Menurut DPP LBH MRI, kondisi tersebut menunjukkan pentingnya pemenuhan hak-hak korban, termasuk akses terhadap pendampingan psikologis, rehabilitasi, serta perlindungan selama proses hukum berlangsung sesuai dengan ketentuan peraturan perundang-undangan.
Dalam surat yang disampaikan kepada Mabes Polri, DPP LBH MRI memohon agar dilakukan supervisi terhadap penanganan perkara, evaluasi terhadap perkembangan penyidikan, serta memastikan seluruh tahapan proses hukum berjalan sesuai prosedur yang berlaku dengan tetap mengedepankan perlindungan terhadap korban dan menjunjung tinggi prinsip keadilan.
Sebagai bentuk transparansi, surat tersebut juga telah ditembuskan kepada Polres Banggai, dan dalam waktu dekat DPP LBH MRI akan menyampaikan surat serupa kepada Polda Sulawesi Tengah sebagai bagian dari mekanisme pengawasan berjenjang terhadap penanganan perkara.

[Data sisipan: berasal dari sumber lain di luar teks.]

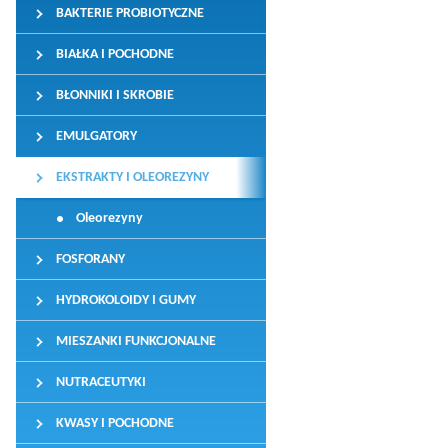
BAKTERIE PROBIOTYCZNE
BIAŁKA I POCHODNE
BŁONNIKI I SKROBIE
EMULGATORY
EKSTRAKTY I OLEOREZYNY
Oleorezyny
FOSFORANY
HYDROKOLOIDY I GUMY
MIESZANKI FUNKCJONALNE
NUTRACEUTYKI
KWASY I POCHODNE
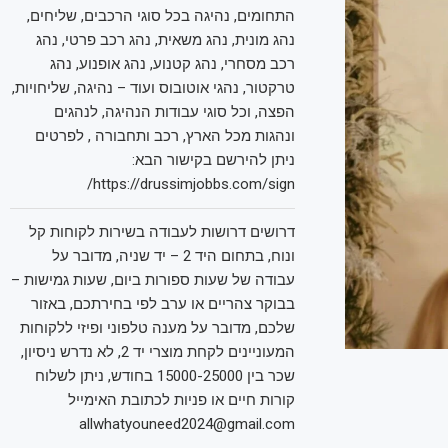
התחומים, נהיגה בכל סוגי הרכבים, שליחים,
נהג מונית, נהג משאית, נהג רכב פרטי, נהג
רכב מסחרי, נהג קטנוע, נהג אופנוע, נהג
טרקטור, נהגי אוטובוס ועוד – נהיגה, שליחויות,
הפצה, וכל סוגי עבודות הנהיגה, לנהגים
ונהגות מכל הארץ, רכב ותחבורה , לפרטים
ניתן להירשם בקישור הבא:
https://drussimjobbs.com/sign/
דרושים דרושות לעבודה בשירות לקוחות קל
ונוח, בתחום היד 2 – יד שניה, מדובר על
עבודה של שעות ספורות ביום, שעות גמישות –
בבוקר צהריים או ערב לפי בחירתכם, באזור
שלכם, מדובר על מענה טלפוני ופיזי ללקוחות
המעוניינים לקחת מוצרי יד 2, לא נדרש ניסיון,
שכר בין 15000-25000 בחודש, ניתן לשלוח
קורות חיים או פניות לכתובת האימייל
allwhatyouneed2024@gmail.com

“Perlindungan terhadap anak merupakan tanggung jawab negara yang harus diwujudkan melalui penegakan hukum yang profesional, berkeadilan, serta berpihak pada kepentingan terbaik bagi anak. DPP LBH MRI akan terus mengawal perkara ini melalui mekanisme hukum yang tersedia dengan tetap menghormati asas praduga tak bersalah dan independensi aparat penegak hukum,” tegas Adv. Ansar, S.H., C.PT.

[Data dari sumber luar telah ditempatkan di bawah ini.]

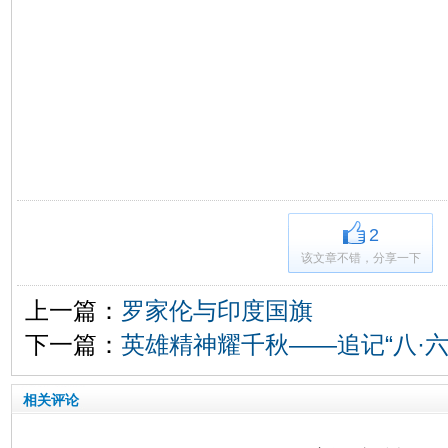
2
该文章不错，分享一下
上一篇：
罗家伦与印度国旗
下一篇：
英雄精神耀千秋——追记“八·
相关评论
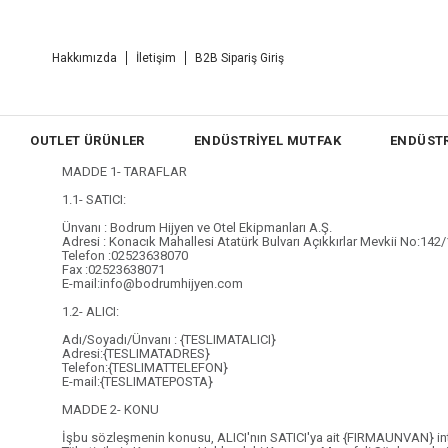
Hakkımızda
İletişim
B2B Sipariş Giriş
OUTLET ÜRÜNLER
ENDÜSTRİYEL MUTFAK
ENDÜSTR
MADDE 1- TARAFLAR
1.1- SATICI:
Ünvanı : Bodrum Hijyen ve Otel Ekipmanları A.Ş.
Adresi : Konacık Mahallesi Atatürk Bulvarı Açıkkırlar Mevkii No:
Telefon :02523638070
Fax :02523638071
E-mail:
info@bodrumhijyen.com
1.2- ALICI:
Adı/Soyadı/Ünvanı : {TESLIMATALICI}
Adresi:{TESLIMATADRES}
Telefon:{TESLIMATTELEFON}
E-mail:{TESLIMATEPOSTA}
MADDE 2- KONU
İşbu sözleşmenin konusu, ALICI'nın SATICI'ya ait {FIRMAUNVAN} internet 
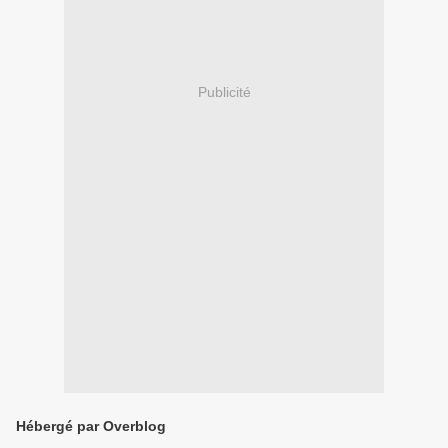
Publicité
Hébergé par Overblog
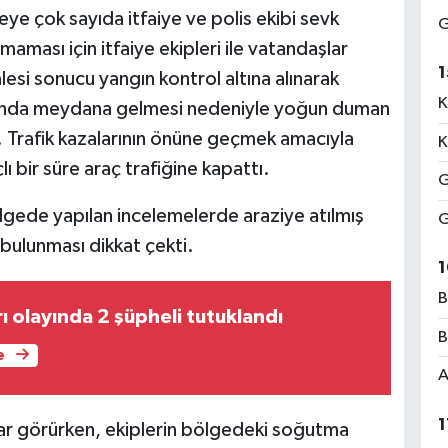
ye çok sayıda itfaiye ve polis ekibi sevk
G
maması için itfaiye ekipleri ile vatandaşlar
1
esi sonucu yangın kontrol altına alınarak
K
nında meydana gelmesi nedeniyle yoğun duman
. Trafik kazalarının önüne geçmek amacıyla
K
ı bir süre araç trafiğine kapattı.
G
gede yapılan incelemelerde araziye atılmış
G
n bulunması dikkat çekti.
1
B
ı olayında 2 şüpheli tutuklandı
B
e
A
1
rar görürken, ekiplerin bölgedeki soğutma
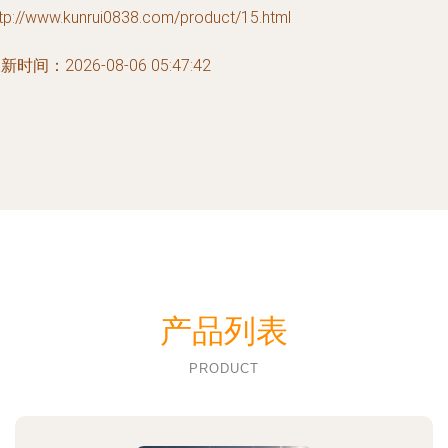
tp://www.kunrui0838.com/product/15.html
新时间：2026-08-06 05:47:42
产品列表
PRODUCT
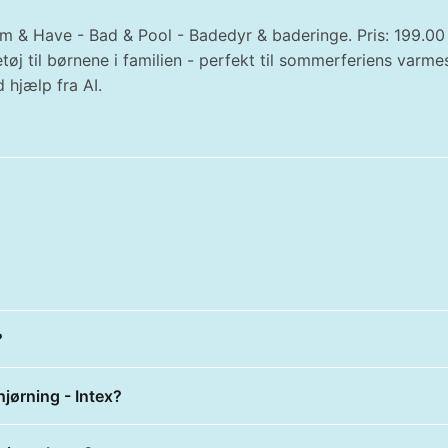
em & Have - Bad & Pool - Badedyr & baderinge. Pris: 199.0
tøj til børnene i familien - perfekt til sommerferiens var
 hjælp fra AI.
?
jørning - Intex?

DPP LBH MRI berharap langkah ini dapat memperkuat kepercayaan masyarakat terhadap proses penegakan hukum serta memastikan setiap anak yang menjadi korban dugaan tindak pidana memperoleh perlindungan, pendampingan, pemulihan, dan kepastian hukum sebagaimana dijamin oleh Undang-Undang Dasar Negara Republik Indonesia Tahun 1945, Undang-Undang Nomor 35 Tahun 2014 tentang Perlindungan Anak, dan Undang-Undang Nomor 12 Tahun 2022 tentang Tindak Pidana Kekerasan Seksual.(redaksi).